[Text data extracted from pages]

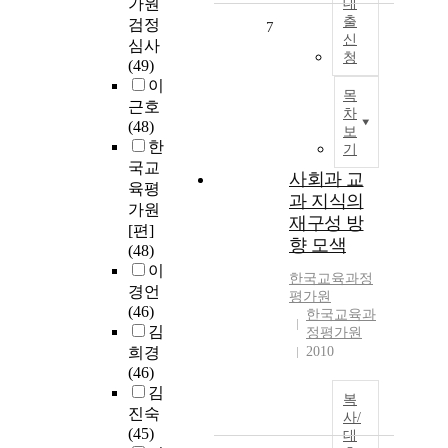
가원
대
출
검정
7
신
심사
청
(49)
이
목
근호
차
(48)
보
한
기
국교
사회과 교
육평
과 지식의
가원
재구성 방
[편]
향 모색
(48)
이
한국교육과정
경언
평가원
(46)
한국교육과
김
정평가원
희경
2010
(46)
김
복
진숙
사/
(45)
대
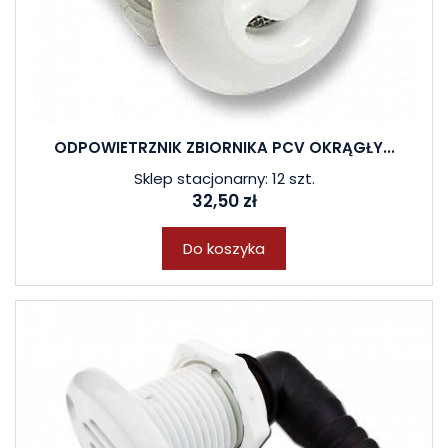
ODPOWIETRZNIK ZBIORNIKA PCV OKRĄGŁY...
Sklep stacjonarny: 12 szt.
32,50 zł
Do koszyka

- WHAT YOU HAVE TO DO: Reprint every line of text from all the records above, character for character, and leave the pictures out.

- YOUR RESPONSE:
가원
대
출
검정
7
신
심사
청
(49)
이
목
근호
차
(48)
보
한
기
국교
사회과 교
육평
과 지식의
가원
재구성 방
[편]
향 모색
(48)
이
한국교육과정
경언
평가원
(46)
한국교육과
김
정평가원
희경
2010
(46)
김
복
진숙
사/
(45)
대
ODPOWIETRZNIK ZBIORNIKA PCV OKRĄGŁY...
Sklep stacjonarny: 12 szt.
32,50 zł
Do koszyka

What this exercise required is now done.